Not Eyes Wide Shut; blowing away there would have launched a different career.
1990's Days of Thunder, the Tom Cruise movie in question, was essentially Top Gun if all the jets were cars and nobody gave a shit. Or Talladega Nights if it was insufferably melodramatic (John C. Reilly actually appears in both films). Anyway, because Days of Thunder is about NASCAR, the filmmakers needed some way of gathering footage from actual NASCAR races that they could use for the various racing sequences in the movie. The only way to do it was to take "movie" cars (cars painted up to look like the ones the characters in the movie were supposed to be driving) and enter them into actual races. Renting out a bunch of real Winston Cup cars complete with professional drivers would've cost way too much money, and this was back in 1989, before the phrase "way too much money" was outlawed from Hollywood filmmaking.
The movie cars needed drivers, and three-time NASCAR champion Darrell Waltrip recommended his friend Bobby Hamilton to the production team. Hamilton was a driver but had never set foot in a Winston Cup car (the standard NASCAR racer you see in the movies). We repeat, he had never driven that type of car before, but he happily climbed behind the wheel of one for the Days of Thunder production team.
Hey, you drive one car, you've driven them all, right? Right?!
Hamilton was only supposed to drive the car around the track, surrounded by other cars, so they could get the type of dramatic footage they needed. What he did instead was drive the absolute shit out of that movie car and finish the race in fifth place. That's right -- Bobby Hamilton, who had never driven a Winston Cup car before and was given a barely qualifying hunk of metal to putter around the track and look good for the cameras, performed better than 95 percent of the real, professional drivers who were actually competing in the race.

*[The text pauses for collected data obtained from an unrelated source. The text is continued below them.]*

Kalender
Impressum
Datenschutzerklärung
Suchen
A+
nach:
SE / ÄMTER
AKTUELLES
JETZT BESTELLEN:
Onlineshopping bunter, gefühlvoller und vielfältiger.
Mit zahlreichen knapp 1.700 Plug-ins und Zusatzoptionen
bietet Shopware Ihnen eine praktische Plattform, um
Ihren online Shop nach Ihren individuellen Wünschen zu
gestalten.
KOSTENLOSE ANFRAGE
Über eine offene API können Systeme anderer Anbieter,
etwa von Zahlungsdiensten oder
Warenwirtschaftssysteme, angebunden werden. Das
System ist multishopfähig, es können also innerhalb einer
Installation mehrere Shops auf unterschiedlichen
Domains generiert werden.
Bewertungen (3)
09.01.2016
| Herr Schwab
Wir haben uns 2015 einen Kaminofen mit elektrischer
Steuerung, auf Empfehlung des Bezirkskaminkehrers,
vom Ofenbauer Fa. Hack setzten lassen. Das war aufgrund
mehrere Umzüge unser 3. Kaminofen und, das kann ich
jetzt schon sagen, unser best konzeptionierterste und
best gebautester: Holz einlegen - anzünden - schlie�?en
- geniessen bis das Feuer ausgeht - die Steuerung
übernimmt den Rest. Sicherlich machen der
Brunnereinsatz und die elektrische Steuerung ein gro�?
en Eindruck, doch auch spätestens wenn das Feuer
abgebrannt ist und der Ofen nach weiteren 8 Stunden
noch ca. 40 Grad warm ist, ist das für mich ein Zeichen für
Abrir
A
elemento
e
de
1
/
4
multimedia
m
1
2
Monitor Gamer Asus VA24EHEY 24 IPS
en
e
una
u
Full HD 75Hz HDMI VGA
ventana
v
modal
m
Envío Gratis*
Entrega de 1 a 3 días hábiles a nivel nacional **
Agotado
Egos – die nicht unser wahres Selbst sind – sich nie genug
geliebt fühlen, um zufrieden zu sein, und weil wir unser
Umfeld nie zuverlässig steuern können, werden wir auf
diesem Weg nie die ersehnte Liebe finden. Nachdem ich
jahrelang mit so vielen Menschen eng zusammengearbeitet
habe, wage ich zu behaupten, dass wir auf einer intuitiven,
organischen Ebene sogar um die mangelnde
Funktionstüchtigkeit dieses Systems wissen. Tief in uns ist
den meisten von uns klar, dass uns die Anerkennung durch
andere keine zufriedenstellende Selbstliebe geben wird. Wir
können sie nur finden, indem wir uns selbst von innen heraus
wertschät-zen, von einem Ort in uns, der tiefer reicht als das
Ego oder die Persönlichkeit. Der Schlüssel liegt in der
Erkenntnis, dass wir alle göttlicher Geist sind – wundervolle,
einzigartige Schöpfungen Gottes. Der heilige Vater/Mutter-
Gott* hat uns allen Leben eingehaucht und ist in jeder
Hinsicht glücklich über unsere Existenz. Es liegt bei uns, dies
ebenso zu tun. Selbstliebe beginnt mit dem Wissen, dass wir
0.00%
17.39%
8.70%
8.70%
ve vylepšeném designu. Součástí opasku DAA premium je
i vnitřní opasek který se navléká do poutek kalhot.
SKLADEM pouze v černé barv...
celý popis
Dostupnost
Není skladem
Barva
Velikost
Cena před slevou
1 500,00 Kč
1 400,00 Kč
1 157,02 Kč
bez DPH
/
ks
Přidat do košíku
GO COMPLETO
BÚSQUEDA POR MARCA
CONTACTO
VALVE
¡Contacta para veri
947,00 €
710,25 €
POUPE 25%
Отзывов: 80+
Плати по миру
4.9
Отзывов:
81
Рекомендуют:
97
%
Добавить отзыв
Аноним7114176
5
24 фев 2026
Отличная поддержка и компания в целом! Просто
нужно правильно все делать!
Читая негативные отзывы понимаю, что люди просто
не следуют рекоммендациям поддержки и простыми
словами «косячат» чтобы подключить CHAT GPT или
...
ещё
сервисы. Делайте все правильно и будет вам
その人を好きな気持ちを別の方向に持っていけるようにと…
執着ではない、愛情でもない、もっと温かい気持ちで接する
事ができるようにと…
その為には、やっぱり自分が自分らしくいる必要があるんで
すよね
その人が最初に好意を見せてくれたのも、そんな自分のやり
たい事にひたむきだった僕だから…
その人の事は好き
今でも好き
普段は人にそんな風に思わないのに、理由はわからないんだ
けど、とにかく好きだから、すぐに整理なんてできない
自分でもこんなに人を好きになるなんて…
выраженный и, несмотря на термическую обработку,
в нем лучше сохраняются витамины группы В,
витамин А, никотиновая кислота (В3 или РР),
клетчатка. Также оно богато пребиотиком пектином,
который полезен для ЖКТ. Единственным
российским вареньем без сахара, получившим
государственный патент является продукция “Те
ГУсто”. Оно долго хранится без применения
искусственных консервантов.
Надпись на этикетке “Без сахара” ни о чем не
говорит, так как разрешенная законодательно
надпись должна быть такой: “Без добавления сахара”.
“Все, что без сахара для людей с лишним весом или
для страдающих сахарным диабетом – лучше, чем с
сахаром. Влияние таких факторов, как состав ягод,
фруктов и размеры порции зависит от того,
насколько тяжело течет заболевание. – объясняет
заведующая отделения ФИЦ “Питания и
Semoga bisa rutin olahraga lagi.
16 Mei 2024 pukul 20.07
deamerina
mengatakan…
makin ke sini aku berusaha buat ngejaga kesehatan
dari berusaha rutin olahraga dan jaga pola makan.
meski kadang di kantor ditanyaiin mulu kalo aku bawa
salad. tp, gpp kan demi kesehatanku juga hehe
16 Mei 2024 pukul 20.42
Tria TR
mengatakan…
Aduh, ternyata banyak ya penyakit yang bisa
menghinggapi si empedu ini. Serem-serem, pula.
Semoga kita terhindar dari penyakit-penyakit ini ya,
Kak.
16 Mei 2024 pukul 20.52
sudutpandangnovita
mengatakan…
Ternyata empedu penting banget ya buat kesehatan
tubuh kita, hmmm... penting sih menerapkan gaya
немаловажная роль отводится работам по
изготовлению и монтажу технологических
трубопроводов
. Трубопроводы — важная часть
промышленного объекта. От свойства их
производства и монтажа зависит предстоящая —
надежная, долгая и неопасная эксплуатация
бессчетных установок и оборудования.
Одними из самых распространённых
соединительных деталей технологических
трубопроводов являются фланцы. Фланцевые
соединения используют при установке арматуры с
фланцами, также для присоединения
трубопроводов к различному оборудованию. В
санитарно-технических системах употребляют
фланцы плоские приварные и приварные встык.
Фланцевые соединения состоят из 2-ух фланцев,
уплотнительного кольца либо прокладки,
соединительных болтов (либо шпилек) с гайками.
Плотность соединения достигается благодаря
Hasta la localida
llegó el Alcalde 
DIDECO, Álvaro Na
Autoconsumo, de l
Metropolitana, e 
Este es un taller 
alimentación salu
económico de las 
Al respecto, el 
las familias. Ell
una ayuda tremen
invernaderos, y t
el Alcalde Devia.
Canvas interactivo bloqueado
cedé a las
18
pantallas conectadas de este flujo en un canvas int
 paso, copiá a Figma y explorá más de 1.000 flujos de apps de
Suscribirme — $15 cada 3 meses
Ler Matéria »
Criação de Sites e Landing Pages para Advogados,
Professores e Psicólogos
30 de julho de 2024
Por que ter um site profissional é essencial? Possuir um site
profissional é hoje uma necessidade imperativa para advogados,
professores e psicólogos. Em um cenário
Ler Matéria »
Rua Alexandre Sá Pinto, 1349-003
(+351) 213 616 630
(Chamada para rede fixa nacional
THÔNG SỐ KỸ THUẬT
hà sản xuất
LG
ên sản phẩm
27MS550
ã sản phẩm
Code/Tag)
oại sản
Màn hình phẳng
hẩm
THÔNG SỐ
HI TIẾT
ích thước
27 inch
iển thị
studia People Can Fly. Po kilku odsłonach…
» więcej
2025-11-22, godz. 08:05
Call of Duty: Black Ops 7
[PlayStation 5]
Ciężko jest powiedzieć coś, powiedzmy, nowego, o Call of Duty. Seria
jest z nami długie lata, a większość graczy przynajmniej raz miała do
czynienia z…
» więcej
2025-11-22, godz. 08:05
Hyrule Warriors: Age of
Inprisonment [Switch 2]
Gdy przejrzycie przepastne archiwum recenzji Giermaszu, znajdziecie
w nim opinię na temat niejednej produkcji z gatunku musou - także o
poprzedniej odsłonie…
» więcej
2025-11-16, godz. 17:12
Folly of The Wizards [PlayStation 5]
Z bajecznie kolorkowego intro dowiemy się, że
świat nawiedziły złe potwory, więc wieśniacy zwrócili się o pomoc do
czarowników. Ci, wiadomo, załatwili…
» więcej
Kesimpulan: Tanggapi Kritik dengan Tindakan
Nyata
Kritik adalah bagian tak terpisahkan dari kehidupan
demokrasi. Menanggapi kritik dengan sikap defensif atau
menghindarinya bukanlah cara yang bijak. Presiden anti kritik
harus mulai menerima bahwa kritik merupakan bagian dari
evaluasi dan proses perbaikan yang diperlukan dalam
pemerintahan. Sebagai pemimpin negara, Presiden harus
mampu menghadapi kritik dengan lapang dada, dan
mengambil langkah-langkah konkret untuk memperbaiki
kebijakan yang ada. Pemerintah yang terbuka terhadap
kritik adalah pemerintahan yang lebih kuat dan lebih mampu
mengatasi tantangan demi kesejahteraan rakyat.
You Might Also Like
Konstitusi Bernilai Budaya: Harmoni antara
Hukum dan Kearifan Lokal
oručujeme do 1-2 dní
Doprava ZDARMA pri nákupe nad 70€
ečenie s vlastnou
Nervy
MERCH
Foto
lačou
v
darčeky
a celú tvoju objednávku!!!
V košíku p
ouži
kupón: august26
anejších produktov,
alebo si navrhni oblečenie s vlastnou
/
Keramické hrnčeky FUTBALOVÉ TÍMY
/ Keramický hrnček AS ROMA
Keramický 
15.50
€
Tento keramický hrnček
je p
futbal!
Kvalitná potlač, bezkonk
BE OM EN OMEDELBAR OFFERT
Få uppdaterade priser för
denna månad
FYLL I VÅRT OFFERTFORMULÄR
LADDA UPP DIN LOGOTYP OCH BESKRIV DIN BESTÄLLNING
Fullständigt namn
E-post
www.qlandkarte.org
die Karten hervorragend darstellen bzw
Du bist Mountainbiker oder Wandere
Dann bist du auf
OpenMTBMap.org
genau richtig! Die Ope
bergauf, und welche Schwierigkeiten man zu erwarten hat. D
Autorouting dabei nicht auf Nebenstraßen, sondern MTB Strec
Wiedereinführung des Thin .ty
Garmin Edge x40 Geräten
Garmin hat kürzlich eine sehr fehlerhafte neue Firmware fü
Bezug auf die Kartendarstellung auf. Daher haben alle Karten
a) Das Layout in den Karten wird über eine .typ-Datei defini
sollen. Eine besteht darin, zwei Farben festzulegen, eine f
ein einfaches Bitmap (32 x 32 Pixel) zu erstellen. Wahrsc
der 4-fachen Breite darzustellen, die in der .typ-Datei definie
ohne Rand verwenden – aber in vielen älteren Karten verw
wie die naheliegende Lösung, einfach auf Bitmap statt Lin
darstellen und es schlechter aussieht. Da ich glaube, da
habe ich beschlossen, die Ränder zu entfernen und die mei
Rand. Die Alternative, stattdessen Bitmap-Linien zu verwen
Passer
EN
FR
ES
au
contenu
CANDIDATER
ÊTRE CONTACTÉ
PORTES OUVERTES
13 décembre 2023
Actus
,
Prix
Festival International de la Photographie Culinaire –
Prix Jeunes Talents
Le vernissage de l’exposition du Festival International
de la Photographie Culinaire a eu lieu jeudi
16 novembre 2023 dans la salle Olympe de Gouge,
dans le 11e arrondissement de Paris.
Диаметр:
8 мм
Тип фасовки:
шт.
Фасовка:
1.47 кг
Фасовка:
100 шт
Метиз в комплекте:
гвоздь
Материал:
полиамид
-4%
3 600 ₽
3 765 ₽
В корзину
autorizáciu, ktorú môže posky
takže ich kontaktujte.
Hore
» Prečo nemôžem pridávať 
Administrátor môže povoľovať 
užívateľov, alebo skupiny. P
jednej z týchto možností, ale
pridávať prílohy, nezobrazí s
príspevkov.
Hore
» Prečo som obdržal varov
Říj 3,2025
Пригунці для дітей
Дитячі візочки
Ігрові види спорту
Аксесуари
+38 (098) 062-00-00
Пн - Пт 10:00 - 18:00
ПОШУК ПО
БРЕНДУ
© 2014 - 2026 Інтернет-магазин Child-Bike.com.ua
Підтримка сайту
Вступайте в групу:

Hamilton was actually winning the fucking thing until NASCAR and Paramount (the movie studio behind Days of Thunder) wisely decided to tell him to throttle back and let the professional racers win to avoid pissing in everyone's faces. NASCAR took notice of his ridiculously improbable performance, however, and he quickly became a full time Winston Cup driver for Tri-Star Motorsports. Hamilton wound up with four career Sprint Cup victories and more than $15 million in winnings over 15 years of racing. So, despite its best efforts, Days of Thunder wound up being a positive point in at least one person's career.